● **Provided records**
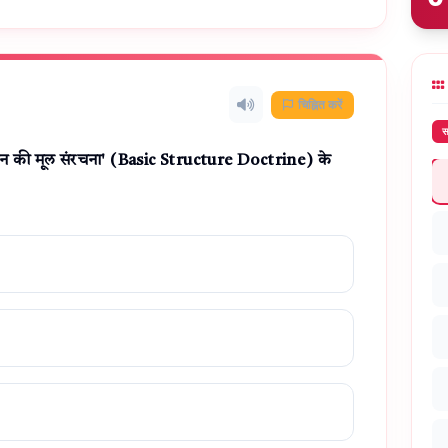
चिह्नित करें
स
'संविधान की मूल संरचना' (Basic Structure Doctrine) के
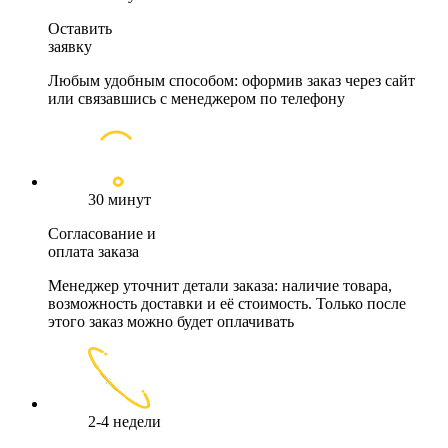
Оставить
заявку
Любым удобным способом: оформив заказ через сайт
или связавшись с менеджером по телефону
30 минут
Согласование и
оплата заказа
Менеджер уточнит детали заказа: наличие товара,
возможность доставки и её стоимость. Только после
этого заказ можно будет оплачивать
2-4 недели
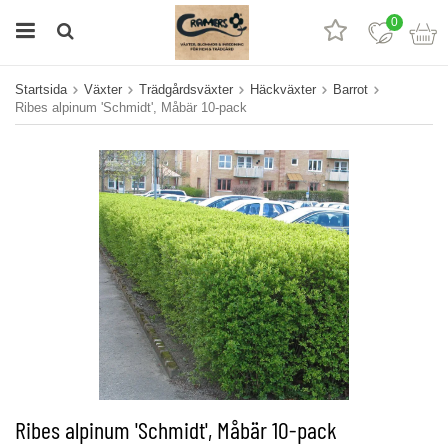
0
Startsida
Växter
Trädgårdsväxter
Häckväxter
Barrot
Ribes alpinum 'Schmidt', Måbär 10-pack
Ribes alpinum 'Schmidt', Måbär 10-pack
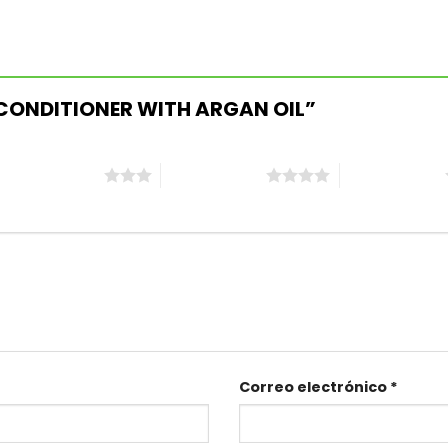
 “CONDITIONER WITH ARGAN OIL”
3 de 5 estrellas
4 de 5 estrellas
5 de 5 estrellas
Correo electrónico
*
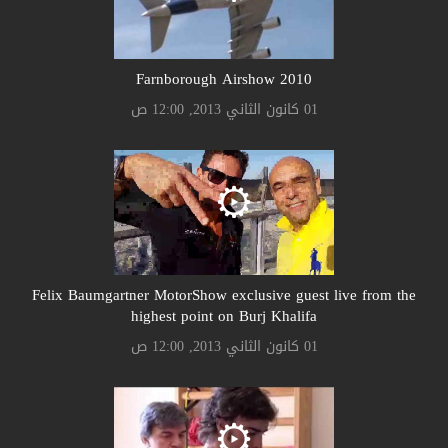
Farnborough Airshow 2010
01 كانون الثاني 2013, 12:00 ص
Felix Baumgartner MotorShow exclusive guest live from the
highest point on Burj Khalifa
01 كانون الثاني 2013, 12:00 ص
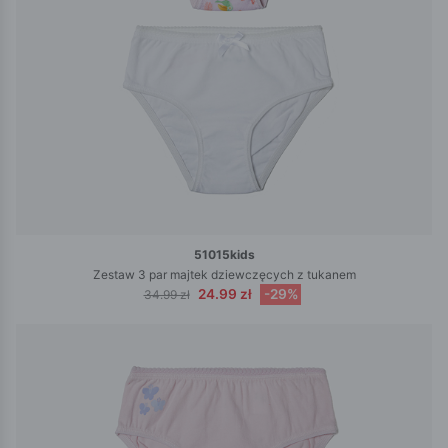
51015kids
Zestaw 3 par majtek dziewczęcych z tukanem
24.99 zł
-29%
34.99 zł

● **Task prompt**
Transcribe every record exactly and omit each image.

● **Output below**
चिह्नित करें
स
'संविधान की मूल संरचना' (Basic Structure Doctrine) के
Оставить
заявку
Любым удобным способом: оформив заказ через сайт
или связавшись с менеджером по телефону
30 минут
Согласование и
оплата заказа
Менеджер уточнит детали заказа: наличие товара,
возможность доставки и её стоимость. Только после
этого заказ можно будет оплачивать
2-4 недели
0
Startsida
Växter
Trädgårdsväxter
Häckväxter
Barrot
Ribes alpinum 'Schmidt', Måbär 10-pack
Ribes alpinum 'Schmidt', Måbär 10-pack
 “CONDITIONER WITH ARGAN OIL”
3 de 5 estrellas
4 de 5 estrellas
5 de 5 estrellas
Correo electrónico
*
Farnborough Airshow 2010
01 كانون الثاني 2013, 12:00 ص
Felix Baumgartner MotorShow exclusive guest live from the
highest point on Burj Khalifa
01 كانون الثاني 2013, 12:00 ص
51015kids
Zestaw 3 par majtek dziewczęcych z tukanem
24.99 zł
-29%
34.99 zł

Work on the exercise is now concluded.